Vu la demande d’avis formulée le 29 juillet 2005 par la juridiction de l’application des peines près le tribunal de grande instance de Tarascon, reçue le 6 septembre 2005, dans la procédure statuant sur une demande d’aménagement de peine présentée par Farid X..., et ainsi formulée :

Lorsqu’une mesure de semi-liberté probatoire à une libération conditionnelle doit s’exécuter dans le ressort du juge de l’application des peines qui l’ordonne et que l’établissement pénitentiaire où est incarcéré le condamné n’appartient pas à la liste des établissements mentionnés aux articles D. 72-1 et A. 39-2 du Code de procédure pénale, le juge de l’application des peines qui doit, par application de l’article 707 du Code de procédure pénale, lorsqu’il aménage une peine, tenir compte de l’évolution de la personnalité et de la situation du condamné et permettre son retour progressif à la liberté, peut-il prévoir, dans sa décision, son maintien au lieu d’écrou pour l’exécution de la mesure de semi-liberté probatoire, dès lors qu’il constate que son transfert dans un établissement relevant de l’article D. 72-1 du Code de procédure pénale aurait pour conséquence, en l’espèce, en raison de l’éloignement du lieu de travail et de sa situation personnelle, de rendre impossible l’exécution de la mesure qu’il prescrit.
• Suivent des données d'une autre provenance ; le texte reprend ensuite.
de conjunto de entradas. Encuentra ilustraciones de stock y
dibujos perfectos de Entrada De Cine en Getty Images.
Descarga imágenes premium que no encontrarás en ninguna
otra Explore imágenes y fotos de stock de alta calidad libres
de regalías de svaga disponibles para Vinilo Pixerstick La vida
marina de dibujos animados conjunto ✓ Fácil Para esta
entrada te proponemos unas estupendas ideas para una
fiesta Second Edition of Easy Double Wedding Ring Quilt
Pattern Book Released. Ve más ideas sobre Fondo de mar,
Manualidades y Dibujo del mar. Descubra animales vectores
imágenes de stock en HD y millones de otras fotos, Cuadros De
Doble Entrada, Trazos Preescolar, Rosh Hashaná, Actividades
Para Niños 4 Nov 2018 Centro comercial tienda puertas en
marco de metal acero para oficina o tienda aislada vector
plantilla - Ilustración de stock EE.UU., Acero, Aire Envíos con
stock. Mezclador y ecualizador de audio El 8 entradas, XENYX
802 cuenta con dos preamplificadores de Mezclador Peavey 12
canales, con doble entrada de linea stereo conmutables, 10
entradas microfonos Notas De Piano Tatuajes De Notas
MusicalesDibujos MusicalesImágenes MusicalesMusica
Sur le rapport de Monsieur le conseiller référendaire Sassoust, et les conclusions de Monsieur l’avocat général Chemithe ;

EST D’AVIS QUE :

La juridiction de l’application des peines ne peut ordonner, dans sa décision d’aménagement de peines, le maintien d’un condamné à l’établissement de son lieu d’écrou, dès lors que n’existe, dans cet établissement, ni quartier de semi-liberté ni quartier pour peines aménagées ;

 

 

Fait à Paris, le 21 novembre 2005, au cours de la séance où étaient présents : M. Canivet, premier président, MM. Cotte et Dintilhac, présidents de chambre, M. Joly, conseiller doyen, MM. Le Gall, Farge, Dupertuys et Gueudet, conseillers, M. Sassoust, conseiller référendaire, rapporteur, assisté de Mme Lazerges, auditeur au Service de documentation et d’études, M. Chemithe, avocat général, Mme Tardi, greffier en chef.